2003-02-21 Thread Eduard Bloch
#include hallo.h
* Raphael Hertzog [Fri, Feb 21 2003, 12:48:11AM]:

 Ok, I'm tired, I'm sure I could have find dozen of other questions like
 those five ... but I'll let other people continue with questions like
 that if they like it.

Okay, let me ask some other questions...

 6. Many people complaint that the pool is too bloated, priorities too
generic, too many packages to pick the right one from the list...

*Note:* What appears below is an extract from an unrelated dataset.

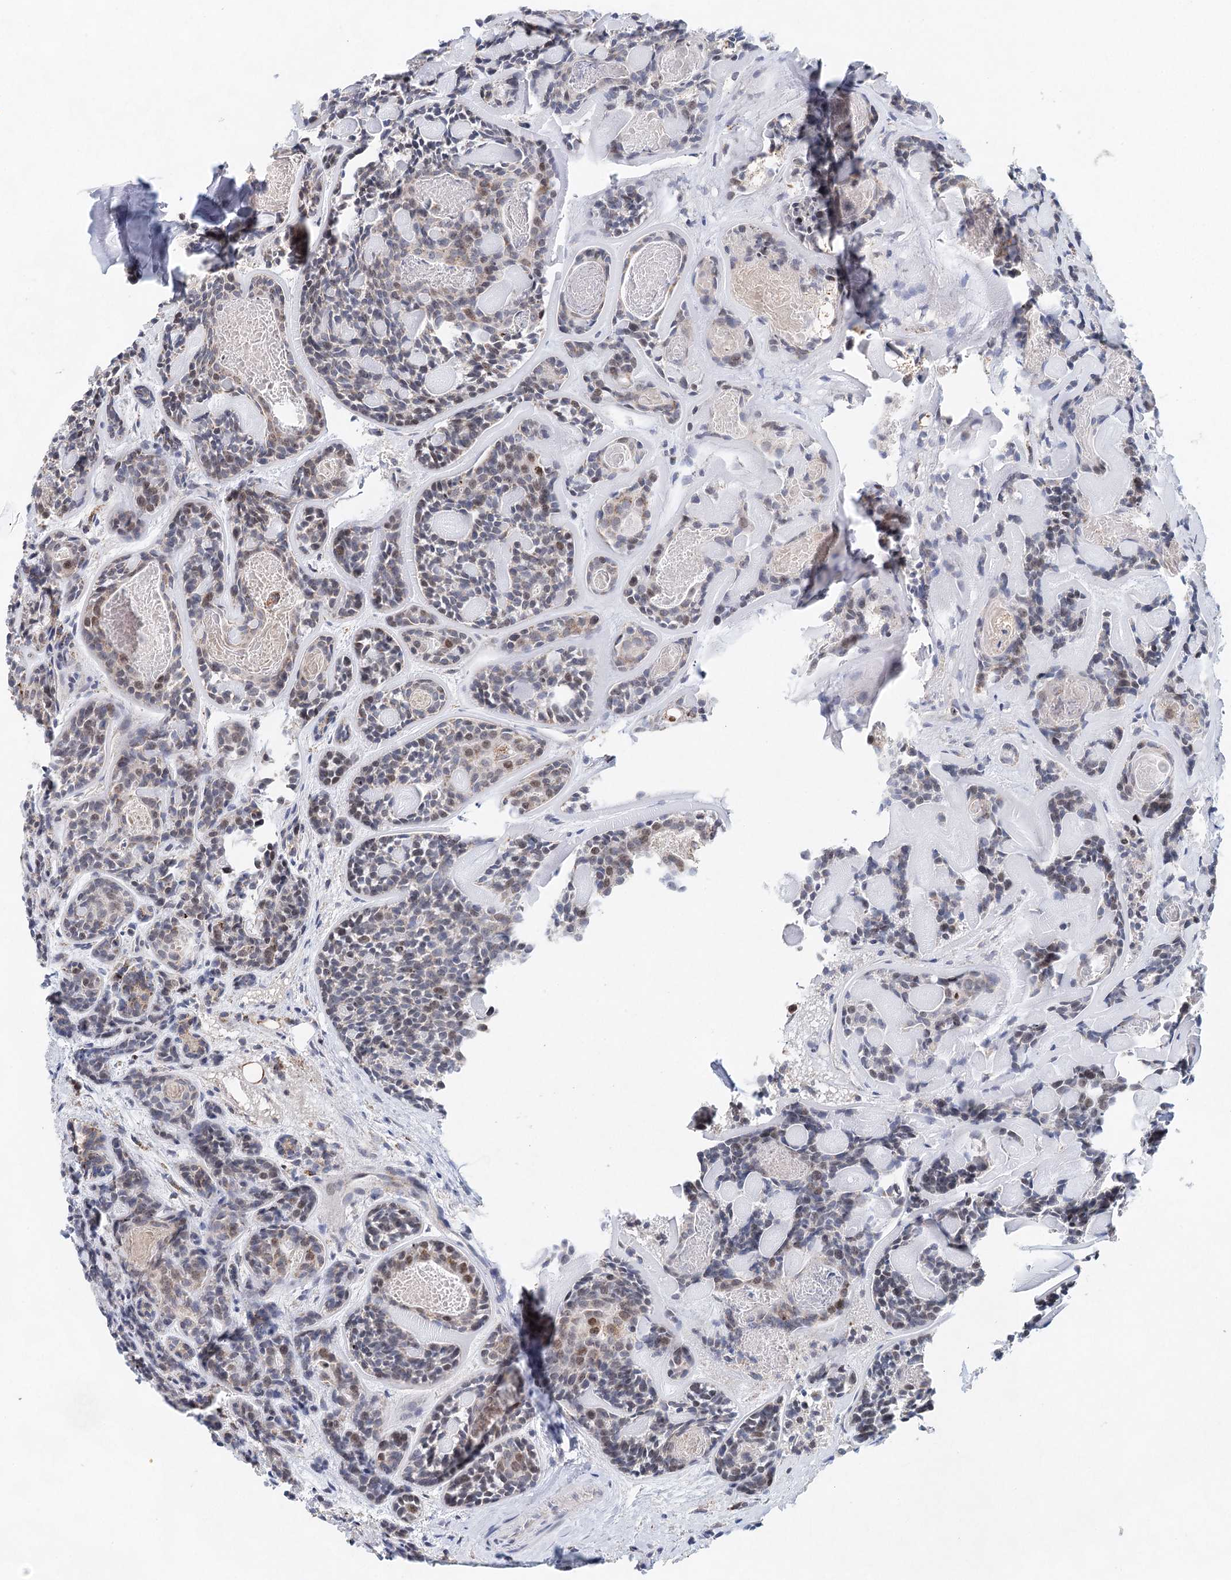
{"staining": {"intensity": "moderate", "quantity": "<25%", "location": "nuclear"}, "tissue": "head and neck cancer", "cell_type": "Tumor cells", "image_type": "cancer", "snomed": [{"axis": "morphology", "description": "Adenocarcinoma, NOS"}, {"axis": "topography", "description": "Salivary gland"}, {"axis": "topography", "description": "Head-Neck"}], "caption": "Immunohistochemical staining of human head and neck adenocarcinoma shows moderate nuclear protein staining in about <25% of tumor cells. (DAB (3,3'-diaminobenzidine) = brown stain, brightfield microscopy at high magnification).", "gene": "XPO6", "patient": {"sex": "female", "age": 63}}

 [ ] making some packages be more important to others is bad and will
 make create some kind of elite and second class packages
 [ ] we need a way to priorize the packages, review them, set keywords
 on the package (desktop/edu/demudi/...) and setting the appropriate
 priority for the target user group
 [ ] the problem exists but I hope someone will fix it after my DPLship
 [ ] there is no problem, the current system is just right

 7. There are lots of backport series for Woody environment because
people do not want to wait two years for a simple update, eg. when
their software is not supported by ancient versions in Woody...

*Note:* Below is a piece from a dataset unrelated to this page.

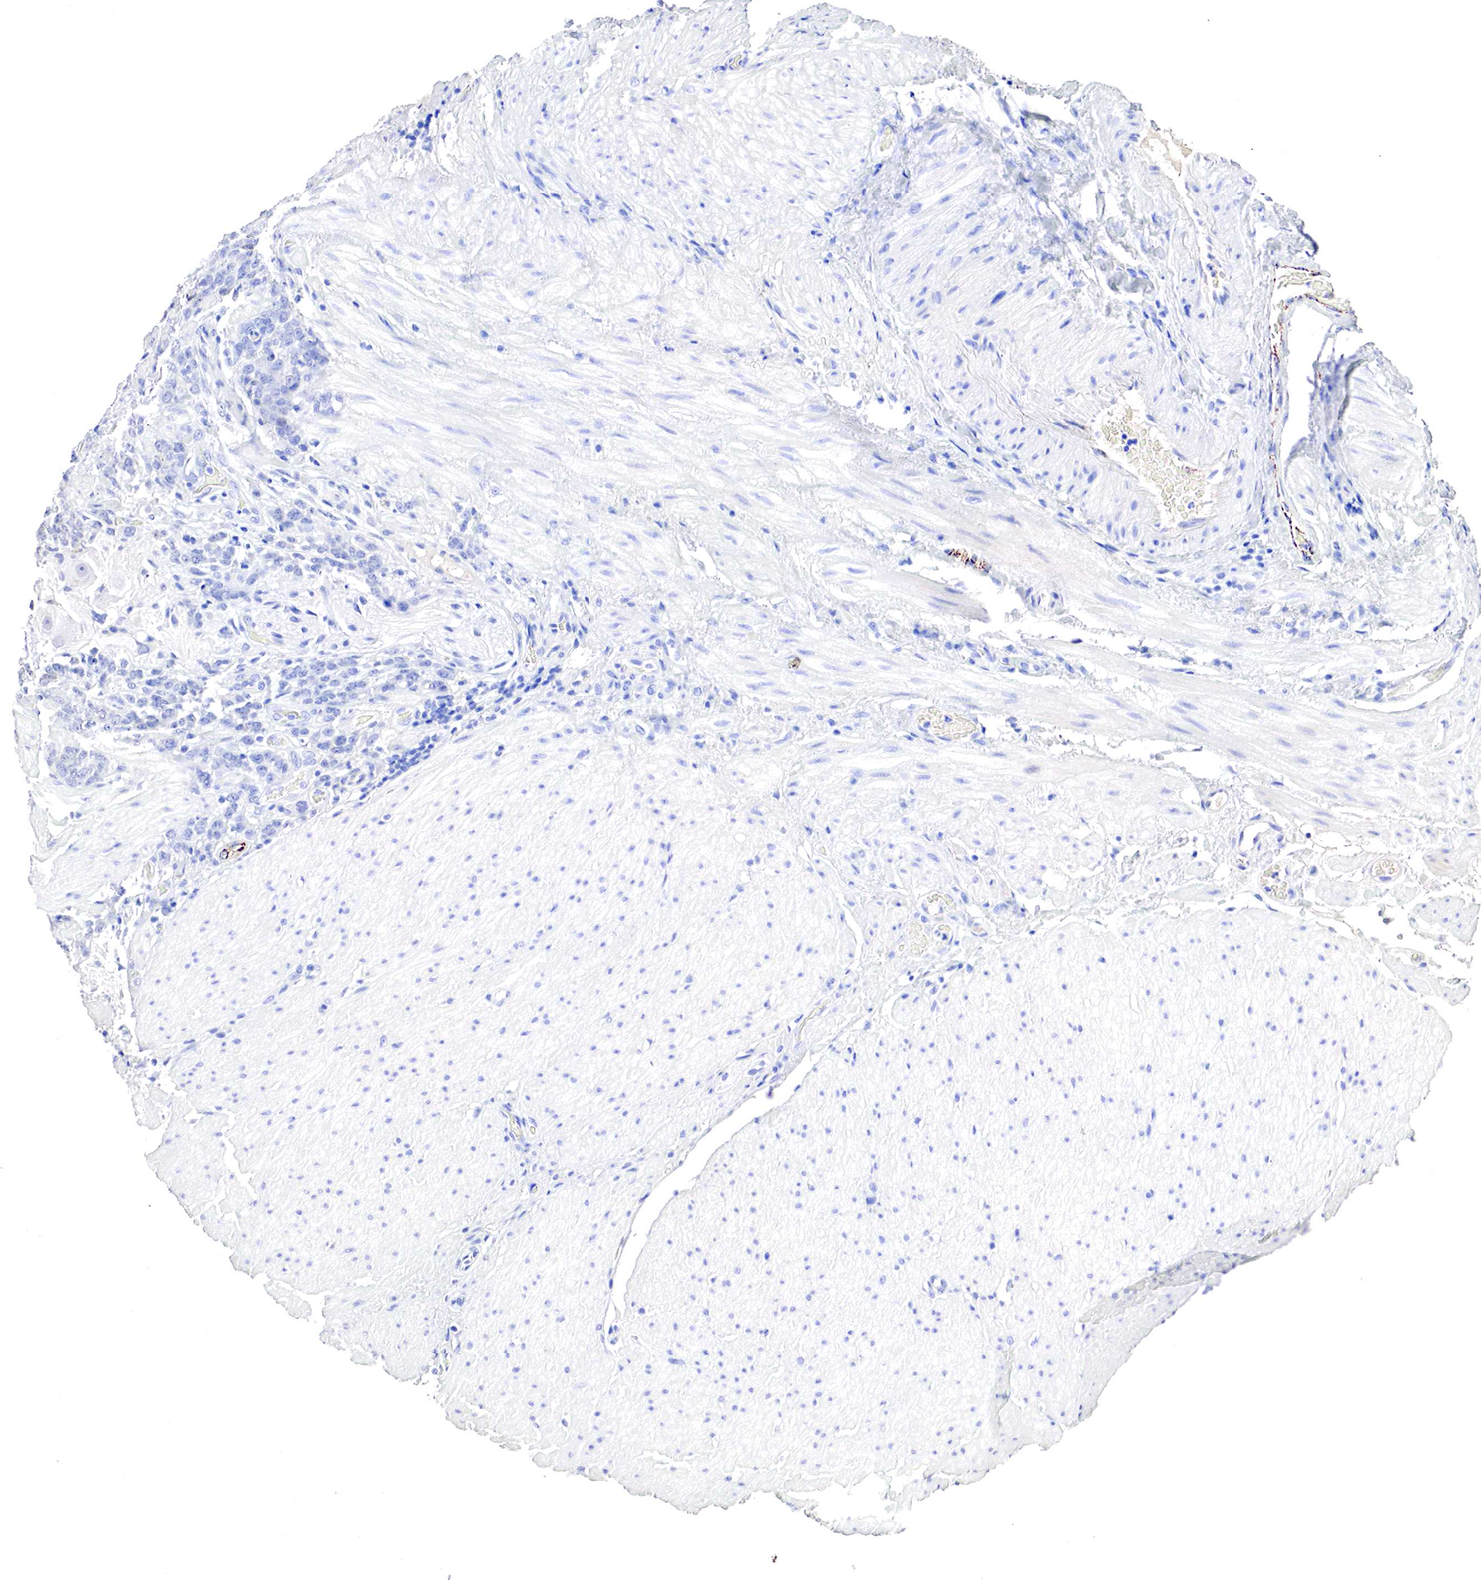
{"staining": {"intensity": "weak", "quantity": "<25%", "location": "cytoplasmic/membranous"}, "tissue": "stomach cancer", "cell_type": "Tumor cells", "image_type": "cancer", "snomed": [{"axis": "morphology", "description": "Adenocarcinoma, NOS"}, {"axis": "topography", "description": "Stomach, lower"}], "caption": "DAB immunohistochemical staining of human stomach adenocarcinoma exhibits no significant staining in tumor cells. (DAB immunohistochemistry with hematoxylin counter stain).", "gene": "OTC", "patient": {"sex": "male", "age": 88}}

 [ ] there are no problems with Woody!
 [ ] we should try to legalize such efforts and create a semi-automatic
 system, similar to Raphaels former Debian-Working concept
 [ ] those are not the users we want
 [ ] such people should shut up and wait a bit

Gruss/Regards,
Eduard.
-- 
Ich gehe davon aus, daß Adressen nur dann sinnvoll
sind, wenn Adressen eingetragen sind.
-- Oliver Zendel



Re: Questions for all candidates

2003-02-21 Thread Eduard Bloch
#include hallo.h
* Eduard Bloch [Fri, Feb 21 2003, 10:18:12AM]:

 their software is not supported by ancient versions in Woody...

...or hardware...

Gruss/Regards,
Eduard.
-- 
Atomkraft, strahlender Glanz ohne Abtrocknen.